> [TEXTAUSZUG]:
● ● ●

Samstag, 10. November 2001
Weg mit den Dienstbüchlein?
Die Jungsozialisten fordern heute Schweizer Soldaten auf, ihr Dienstbüchlein abzugeben. Als Abrüstungsmassnahme. Das aber ist strafbar."Wir beginnen jetzt mit der Abrüstung", gaben die Jungsozialisten (Juso) Luzern am Mittwoch per Mediencommuniqué bekannt, "denn wir wissen, dass die Schweiz in Zukunft armeefrei sein wird." Darum fordern die Juso in der Aktion "Unending Peace" (unendlicher Frieden) alle Angehörigen der Schweizer Armee dazu auf, ihr Dienstbüchlein abzugeben. Dafür erhalten die Abrüstungswilligen ein so genanntes "Friedensbüchlein", in dem geschrieben steht, warum die Schweiz auch ohne Armee ganz gut weiterexistieren wird.
"Wir rechnen mit 30 Stück"

● ● ●

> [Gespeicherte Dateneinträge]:
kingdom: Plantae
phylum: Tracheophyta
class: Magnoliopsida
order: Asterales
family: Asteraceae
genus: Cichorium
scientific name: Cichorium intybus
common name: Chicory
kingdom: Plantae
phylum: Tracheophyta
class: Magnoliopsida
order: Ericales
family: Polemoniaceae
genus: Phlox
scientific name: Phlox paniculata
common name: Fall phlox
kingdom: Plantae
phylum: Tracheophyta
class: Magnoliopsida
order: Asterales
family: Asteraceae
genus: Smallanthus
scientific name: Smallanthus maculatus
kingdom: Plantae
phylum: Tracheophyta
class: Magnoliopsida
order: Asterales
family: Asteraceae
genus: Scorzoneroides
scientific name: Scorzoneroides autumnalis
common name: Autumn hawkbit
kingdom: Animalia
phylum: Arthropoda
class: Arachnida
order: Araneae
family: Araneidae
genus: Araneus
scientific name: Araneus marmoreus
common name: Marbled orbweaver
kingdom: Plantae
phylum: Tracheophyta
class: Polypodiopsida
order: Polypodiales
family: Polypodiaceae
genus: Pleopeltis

● ● ●

> [ARBEITSAUFTRAG]: Schreib den Text über die Dienstbüchlein-Aktion ab „Samstag, 10. November“ bis einschließlich „gut weiterexistieren wird.“ neu und setz dabei überall „Jusos“ anstelle von „Jungsozialisten“ ein. Das Material stammt aus einer anderen Quelle als der Text.

> [ERGEBNIS DER ÜBUNG]:
Samstag, 10. November 2001
Weg mit den Dienstbüchlein?
Die Jusos fordern heute Schweizer Soldaten auf, ihr Dienstbüchlein abzugeben. Als Abrüstungsmassnahme. Das aber ist strafbar."Wir beginnen jetzt mit der Abrüstung", gaben die Jusos (Juso) Luzern am Mittwoch per Mediencommuniqué bekannt, "denn wir wissen, dass die Schweiz in Zukunft armeefrei sein wird." Darum fordern die Juso in der Aktion "Unending Peace" (unendlicher Frieden) alle Angehörigen der Schweizer Armee dazu auf, ihr Dienstbüchlein abzugeben. Dafür erhalten die Abrüstungswilligen ein so genanntes "Friedensbüchlein", in dem geschrieben steht, warum die Schweiz auch ohne Armee ganz gut weiterexistieren wird.